Task prompt. Verbatim copy without pictures. Please print every entry as it stands.

[Content revision data]
-- Opening Marker --

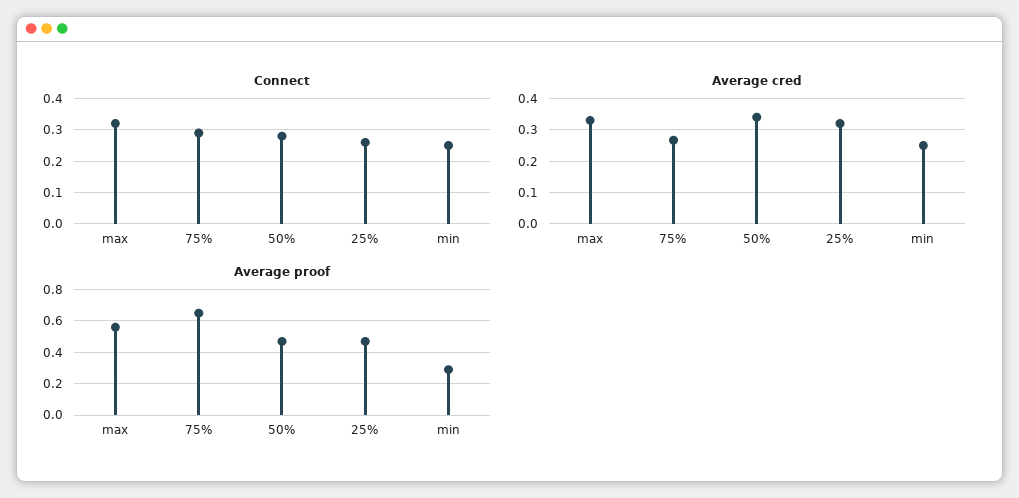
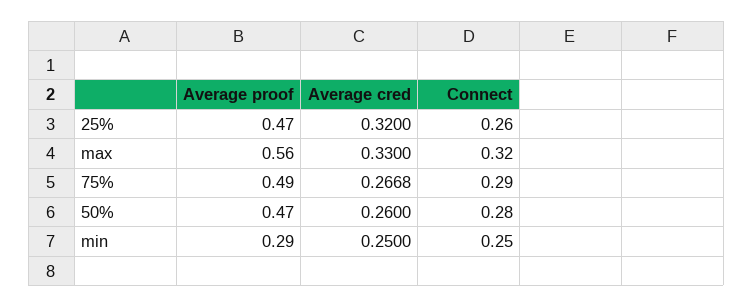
  {
    "Connect": {
      "max": 0.32,
      "75%": 0.29,
      "50%": 0.28,
      "25%": 0.26,
      "min": 0.25
    },
    "Average cred": {
      "max": 0.33,
      "75%": 0.2668,
-     "50%": 0.34,
+     "50%": 0.26,
      "25%": 0.32,
      "min": 0.25
    },
    "Average proof": {
      "max": 0.56,
-     "75%": 0.65,
+     "75%": 0.49,
      "50%": 0.47,
      "25%": 0.47,
      "min": 0.29
    }
  }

-- Closing Marker --

Response to the exercise.
  {
    "Connect": {
      "max": 0.32,
      "75%": 0.29,
      "50%": 0.28,
      "25%": 0.26,
      "min": 0.25
    },
    "Average cred": {
      "max": 0.33,
      "75%": 0.2668,
-     "50%": 0.34,
+     "50%": 0.26,
      "25%": 0.32,
      "min": 0.25
    },
    "Average proof": {
      "max": 0.56,
-     "75%": 0.65,
+     "75%": 0.49,
      "50%": 0.47,
      "25%": 0.47,
      "min": 0.29
    }
  }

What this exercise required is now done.